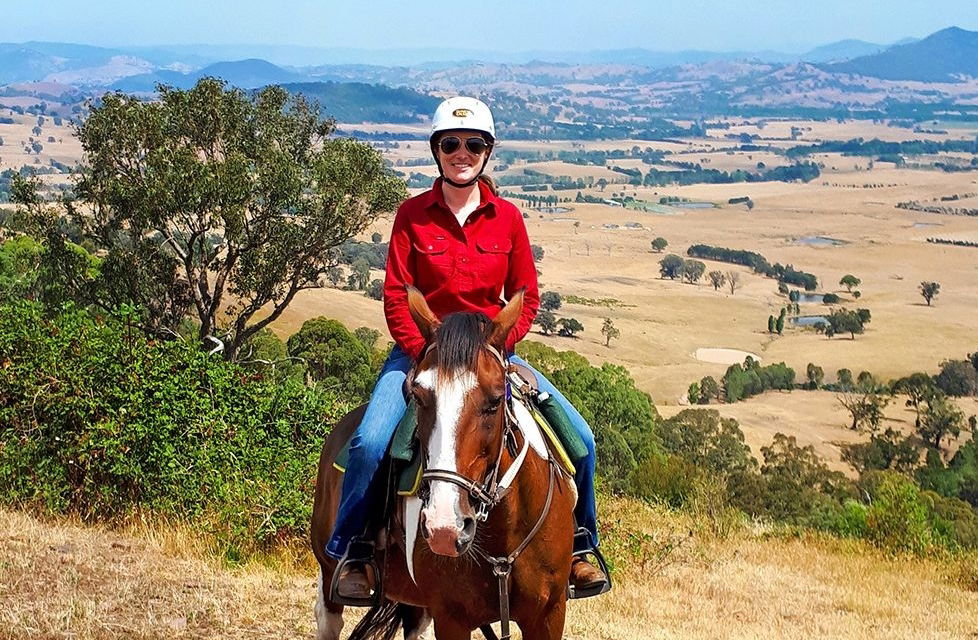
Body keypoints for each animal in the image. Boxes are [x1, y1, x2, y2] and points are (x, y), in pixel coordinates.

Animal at [310, 287, 577, 640]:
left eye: (495, 400)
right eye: (418, 396)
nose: (444, 528)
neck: (504, 535)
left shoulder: (549, 615)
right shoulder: (451, 617)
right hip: (331, 575)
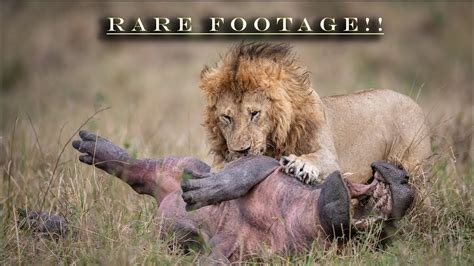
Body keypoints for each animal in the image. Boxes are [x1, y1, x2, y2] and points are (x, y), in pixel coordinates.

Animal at [198, 42, 432, 184]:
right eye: (226, 118)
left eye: (254, 113)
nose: (242, 151)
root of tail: (412, 100)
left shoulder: (331, 158)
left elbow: (315, 156)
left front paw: (300, 165)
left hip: (415, 168)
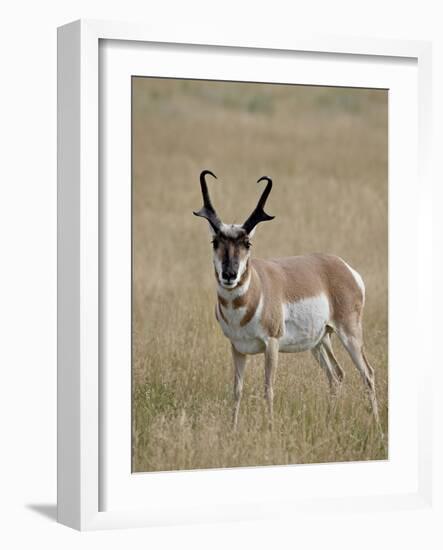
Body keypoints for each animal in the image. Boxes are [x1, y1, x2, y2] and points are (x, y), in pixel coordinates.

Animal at [194, 170, 382, 434]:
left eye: (247, 243)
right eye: (215, 242)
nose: (229, 275)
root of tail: (344, 267)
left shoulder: (271, 344)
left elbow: (268, 388)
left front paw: (270, 429)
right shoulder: (237, 348)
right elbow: (237, 390)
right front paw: (232, 430)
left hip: (349, 334)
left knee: (368, 373)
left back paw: (377, 427)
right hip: (320, 341)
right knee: (336, 375)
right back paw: (329, 423)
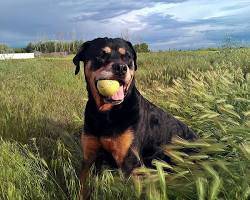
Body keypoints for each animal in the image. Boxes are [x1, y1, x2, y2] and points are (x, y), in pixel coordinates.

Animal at [73, 36, 197, 184]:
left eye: (127, 57)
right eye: (101, 55)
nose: (121, 68)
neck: (105, 114)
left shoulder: (129, 161)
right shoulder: (88, 157)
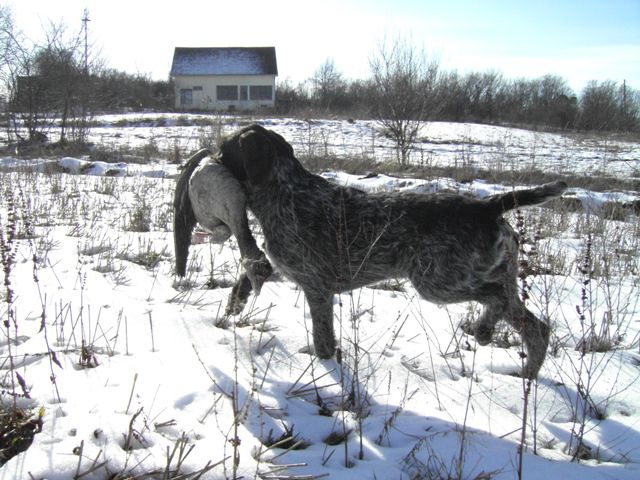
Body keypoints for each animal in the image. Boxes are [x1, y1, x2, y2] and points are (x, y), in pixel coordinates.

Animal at [174, 124, 564, 378]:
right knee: (536, 327)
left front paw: (326, 367)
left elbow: (323, 339)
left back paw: (484, 330)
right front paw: (235, 303)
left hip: (438, 280)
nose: (206, 156)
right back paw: (526, 374)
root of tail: (487, 206)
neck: (285, 190)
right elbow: (252, 274)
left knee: (495, 298)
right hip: (493, 275)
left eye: (224, 147)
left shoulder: (317, 287)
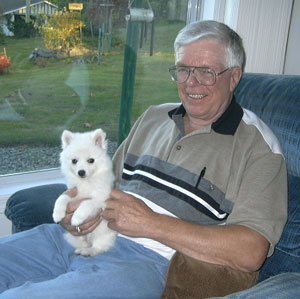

* Directions *
Repeat only what lies between the start of the data and the end of the line containing "left elbow: (323, 339)", exactly, with pictures left out.

* Written answer *
Body keypoints for each animal in the image. Boxes are [x1, y1, x2, y2] and points are (x, y), in pixel coordinates.

Animal at [310, 287, 577, 640]:
left eye: (495, 400)
right eye: (418, 396)
nose: (444, 528)
neck: (504, 535)
left shoulder: (549, 615)
right shoulder: (451, 617)
right hip: (331, 575)
Body keypoints for each animal in the image. Boxes are [x1, y1, x2, y2] and points are (x, y), in pixel coordinates.

Animal at [198, 42, 432, 184]:
right eye: (226, 118)
left eye: (254, 113)
nose: (242, 151)
root of tail: (412, 100)
left shoulder: (331, 158)
left elbow: (315, 156)
left front paw: (300, 165)
left hip: (415, 168)
Body keypoints for each animal in the image. Boxes are [x1, y1, x2, y2] and points are (x, y), in pixel coordinates.

Animal at [194, 170, 382, 434]:
left eye: (247, 243)
right eye: (215, 242)
nose: (229, 275)
root of tail: (344, 267)
left shoulder: (271, 344)
left elbow: (268, 388)
left front paw: (270, 429)
right shoulder: (237, 348)
right elbow: (237, 390)
right front paw: (232, 430)
left hip: (349, 334)
left knee: (368, 373)
left back paw: (377, 427)
right hip: (320, 341)
right knee: (336, 375)
right back paw: (329, 423)
Body keypoints for each animal in the image. Boxes are [x1, y1, x2, y2] and points are (x, y), in pixel coordinates.

Animal at [73, 36, 197, 184]:
left eye: (127, 57)
right eye: (101, 55)
nose: (121, 68)
neck: (105, 114)
left shoulder: (129, 161)
right shoulder: (88, 157)
Body keypoints for each animal in the image. Boxes are [x1, y1, x2, y2] and points are (x, y), in pixel coordinates.

Animal at [174, 124, 564, 378]:
right knee: (536, 327)
left front paw: (326, 367)
left elbow: (323, 339)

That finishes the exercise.